Recorded data –
++++++

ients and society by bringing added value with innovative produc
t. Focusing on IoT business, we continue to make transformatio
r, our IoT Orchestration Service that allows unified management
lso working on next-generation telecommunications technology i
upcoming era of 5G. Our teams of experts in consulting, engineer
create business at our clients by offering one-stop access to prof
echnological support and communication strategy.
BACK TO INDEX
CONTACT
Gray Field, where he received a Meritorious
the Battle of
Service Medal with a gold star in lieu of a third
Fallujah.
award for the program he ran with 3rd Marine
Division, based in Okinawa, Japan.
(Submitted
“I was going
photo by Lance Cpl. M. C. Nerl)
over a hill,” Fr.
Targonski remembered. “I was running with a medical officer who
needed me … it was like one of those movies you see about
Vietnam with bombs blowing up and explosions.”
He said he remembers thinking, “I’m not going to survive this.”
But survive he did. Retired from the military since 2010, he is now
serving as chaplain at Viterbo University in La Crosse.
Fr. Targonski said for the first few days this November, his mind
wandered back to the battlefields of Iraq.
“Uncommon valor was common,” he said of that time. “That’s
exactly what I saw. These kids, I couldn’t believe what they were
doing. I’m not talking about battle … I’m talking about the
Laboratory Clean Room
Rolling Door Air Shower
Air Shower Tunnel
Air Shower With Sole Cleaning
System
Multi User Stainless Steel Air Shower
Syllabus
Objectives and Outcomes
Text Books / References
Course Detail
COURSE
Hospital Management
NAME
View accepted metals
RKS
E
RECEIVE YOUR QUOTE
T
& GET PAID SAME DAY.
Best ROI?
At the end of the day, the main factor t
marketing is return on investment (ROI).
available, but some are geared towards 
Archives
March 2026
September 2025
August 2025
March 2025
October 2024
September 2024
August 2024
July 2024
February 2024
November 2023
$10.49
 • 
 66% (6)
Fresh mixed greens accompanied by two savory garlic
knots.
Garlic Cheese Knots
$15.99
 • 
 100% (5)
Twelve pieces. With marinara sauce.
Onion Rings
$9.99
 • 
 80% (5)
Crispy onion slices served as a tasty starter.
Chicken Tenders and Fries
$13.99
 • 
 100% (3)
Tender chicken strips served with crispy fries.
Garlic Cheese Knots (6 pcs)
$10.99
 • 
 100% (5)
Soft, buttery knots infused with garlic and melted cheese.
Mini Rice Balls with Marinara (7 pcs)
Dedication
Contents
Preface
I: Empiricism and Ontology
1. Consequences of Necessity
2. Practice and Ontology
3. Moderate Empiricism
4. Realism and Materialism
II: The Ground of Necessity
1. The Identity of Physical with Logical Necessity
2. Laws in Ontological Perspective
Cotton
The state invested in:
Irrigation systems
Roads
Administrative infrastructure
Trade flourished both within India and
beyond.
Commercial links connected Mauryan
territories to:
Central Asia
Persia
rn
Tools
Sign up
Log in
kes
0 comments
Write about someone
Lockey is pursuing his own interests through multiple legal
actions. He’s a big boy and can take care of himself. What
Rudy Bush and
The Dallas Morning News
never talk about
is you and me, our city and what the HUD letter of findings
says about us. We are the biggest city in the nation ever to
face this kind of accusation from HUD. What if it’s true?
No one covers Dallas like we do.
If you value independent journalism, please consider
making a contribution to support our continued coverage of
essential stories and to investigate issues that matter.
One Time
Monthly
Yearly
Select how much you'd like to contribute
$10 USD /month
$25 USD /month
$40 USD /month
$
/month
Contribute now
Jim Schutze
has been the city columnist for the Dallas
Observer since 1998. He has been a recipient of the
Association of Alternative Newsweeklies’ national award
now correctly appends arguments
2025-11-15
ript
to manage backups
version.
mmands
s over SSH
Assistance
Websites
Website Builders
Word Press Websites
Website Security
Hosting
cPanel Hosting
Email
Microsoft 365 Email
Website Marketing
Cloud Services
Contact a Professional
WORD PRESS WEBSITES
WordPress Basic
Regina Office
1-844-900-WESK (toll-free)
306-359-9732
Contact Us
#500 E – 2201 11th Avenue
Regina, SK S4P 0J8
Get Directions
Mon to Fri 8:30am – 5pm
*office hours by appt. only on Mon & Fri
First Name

++++++

Activity – Quote the data above in full, changing nothing.

Exercise answer –
ients and society by bringing added value with innovative produc
t. Focusing on IoT business, we continue to make transformatio
r, our IoT Orchestration Service that allows unified management
lso working on next-generation telecommunications technology i
upcoming era of 5G. Our teams of experts in consulting, engineer
create business at our clients by offering one-stop access to prof
echnological support and communication strategy.
BACK TO INDEX
CONTACT
Gray Field, where he received a Meritorious
the Battle of
Service Medal with a gold star in lieu of a third
Fallujah.
award for the program he ran with 3rd Marine
Division, based in Okinawa, Japan.
(Submitted
“I was going
photo by Lance Cpl. M. C. Nerl)
over a hill,” Fr.
Targonski remembered. “I was running with a medical officer who
needed me … it was like one of those movies you see about
Vietnam with bombs blowing up and explosions.”
He said he remembers thinking, “I’m not going to survive this.”
But survive he did. Retired from the military since 2010, he is now
serving as chaplain at Viterbo University in La Crosse.
Fr. Targonski said for the first few days this November, his mind
wandered back to the battlefields of Iraq.
“Uncommon valor was common,” he said of that time. “That’s
exactly what I saw. These kids, I couldn’t believe what they were
doing. I’m not talking about battle … I’m talking about the
Laboratory Clean Room
Rolling Door Air Shower
Air Shower Tunnel
Air Shower With Sole Cleaning
System
Multi User Stainless Steel Air Shower
Syllabus
Objectives and Outcomes
Text Books / References
Course Detail
COURSE
Hospital Management
NAME
View accepted metals
RKS
E
RECEIVE YOUR QUOTE
T
& GET PAID SAME DAY.
Best ROI?
At the end of the day, the main factor t
marketing is return on investment (ROI).
available, but some are geared towards 
Archives
March 2026
September 2025
August 2025
March 2025
October 2024
September 2024
August 2024
July 2024
February 2024
November 2023
$10.49
 • 
 66% (6)
Fresh mixed greens accompanied by two savory garlic
knots.
Garlic Cheese Knots
$15.99
 • 
 100% (5)
Twelve pieces. With marinara sauce.
Onion Rings
$9.99
 • 
 80% (5)
Crispy onion slices served as a tasty starter.
Chicken Tenders and Fries
$13.99
 • 
 100% (3)
Tender chicken strips served with crispy fries.
Garlic Cheese Knots (6 pcs)
$10.99
 • 
 100% (5)
Soft, buttery knots infused with garlic and melted cheese.
Mini Rice Balls with Marinara (7 pcs)
Dedication
Contents
Preface
I: Empiricism and Ontology
1. Consequences of Necessity
2. Practice and Ontology
3. Moderate Empiricism
4. Realism and Materialism
II: The Ground of Necessity
1. The Identity of Physical with Logical Necessity
2. Laws in Ontological Perspective
Cotton
The state invested in:
Irrigation systems
Roads
Administrative infrastructure
Trade flourished both within India and
beyond.
Commercial links connected Mauryan
territories to:
Central Asia
Persia
rn
Tools
Sign up
Log in
kes
0 comments
Write about someone
Lockey is pursuing his own interests through multiple legal
actions. He’s a big boy and can take care of himself. What
Rudy Bush and
The Dallas Morning News
never talk about
is you and me, our city and what the HUD letter of findings
says about us. We are the biggest city in the nation ever to
face this kind of accusation from HUD. What if it’s true?
No one covers Dallas like we do.
If you value independent journalism, please consider
making a contribution to support our continued coverage of
essential stories and to investigate issues that matter.
One Time
Monthly
Yearly
Select how much you'd like to contribute
$10 USD /month
$25 USD /month
$40 USD /month
$
/month
Contribute now
Jim Schutze
has been the city columnist for the Dallas
Observer since 1998. He has been a recipient of the
Association of Alternative Newsweeklies’ national award
now correctly appends arguments
2025-11-15
ript
to manage backups
version.
mmands
s over SSH
Assistance
Websites
Website Builders
Word Press Websites
Website Security
Hosting
cPanel Hosting
Email
Microsoft 365 Email
Website Marketing
Cloud Services
Contact a Professional
WORD PRESS WEBSITES
WordPress Basic
Regina Office
1-844-900-WESK (toll-free)
306-359-9732
Contact Us
#500 E – 2201 11th Avenue
Regina, SK S4P 0J8
Get Directions
Mon to Fri 8:30am – 5pm
*office hours by appt. only on Mon & Fri
First Name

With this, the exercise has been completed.